● WORK TO COMPLETE:
Copy the lines below exactly, from the line with "Comprovante de solvência" up to and including the line with "Ver todos os pagamentos".

○ ○ ○ ○ ○ ○ ○

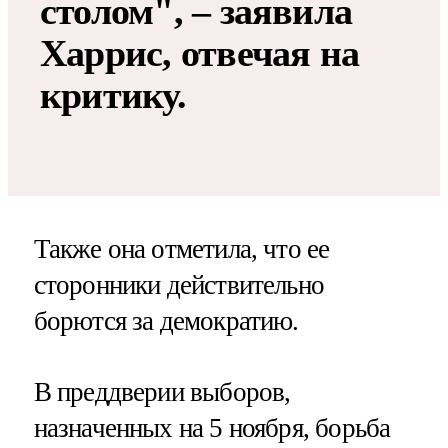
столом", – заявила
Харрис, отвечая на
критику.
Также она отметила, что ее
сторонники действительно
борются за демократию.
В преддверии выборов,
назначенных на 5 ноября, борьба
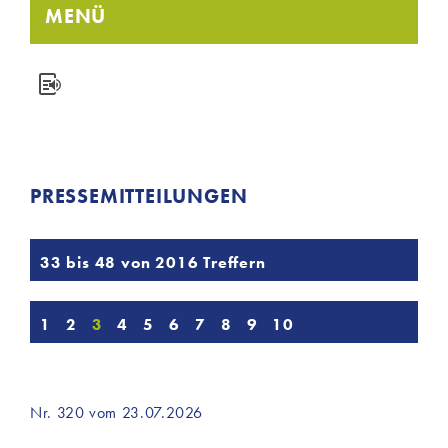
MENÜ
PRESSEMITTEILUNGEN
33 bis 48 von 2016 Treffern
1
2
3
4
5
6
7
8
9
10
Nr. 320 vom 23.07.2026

○ ○ ○ ○ ○ ○ ○

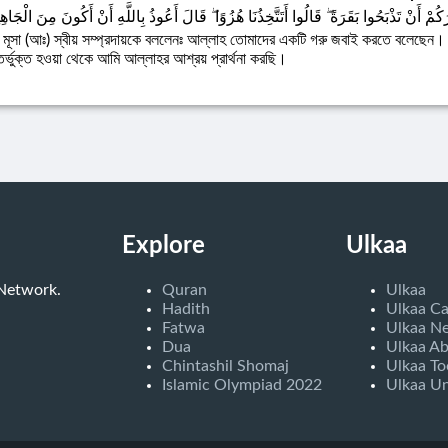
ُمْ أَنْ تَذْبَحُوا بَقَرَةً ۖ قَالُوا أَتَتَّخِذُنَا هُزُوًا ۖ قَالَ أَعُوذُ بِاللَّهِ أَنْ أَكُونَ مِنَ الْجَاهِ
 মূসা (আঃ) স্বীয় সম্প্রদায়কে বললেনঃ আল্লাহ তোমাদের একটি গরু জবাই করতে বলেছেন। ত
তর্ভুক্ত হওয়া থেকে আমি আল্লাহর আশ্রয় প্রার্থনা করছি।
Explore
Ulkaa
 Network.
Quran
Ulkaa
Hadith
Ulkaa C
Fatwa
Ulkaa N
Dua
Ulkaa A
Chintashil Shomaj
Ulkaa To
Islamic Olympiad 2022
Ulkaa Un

○ ○ ○ ○ ○ ○ ○

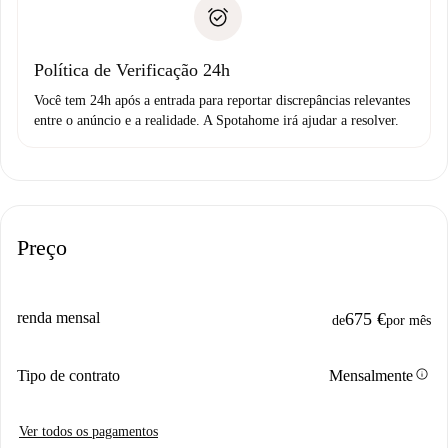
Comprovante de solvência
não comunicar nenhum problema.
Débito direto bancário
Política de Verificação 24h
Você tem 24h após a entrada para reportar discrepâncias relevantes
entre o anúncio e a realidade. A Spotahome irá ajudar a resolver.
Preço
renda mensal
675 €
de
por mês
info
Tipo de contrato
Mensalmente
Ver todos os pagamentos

○ ○ ○ ○ ○ ○ ○

● RESPONSE:
Comprovante de solvência
não comunicar nenhum problema.
Débito direto bancário
Política de Verificação 24h
Você tem 24h após a entrada para reportar discrepâncias relevantes
entre o anúncio e a realidade. A Spotahome irá ajudar a resolver.
Preço
renda mensal
675 €
de
por mês
info
Tipo de contrato
Mensalmente
Ver todos os pagamentos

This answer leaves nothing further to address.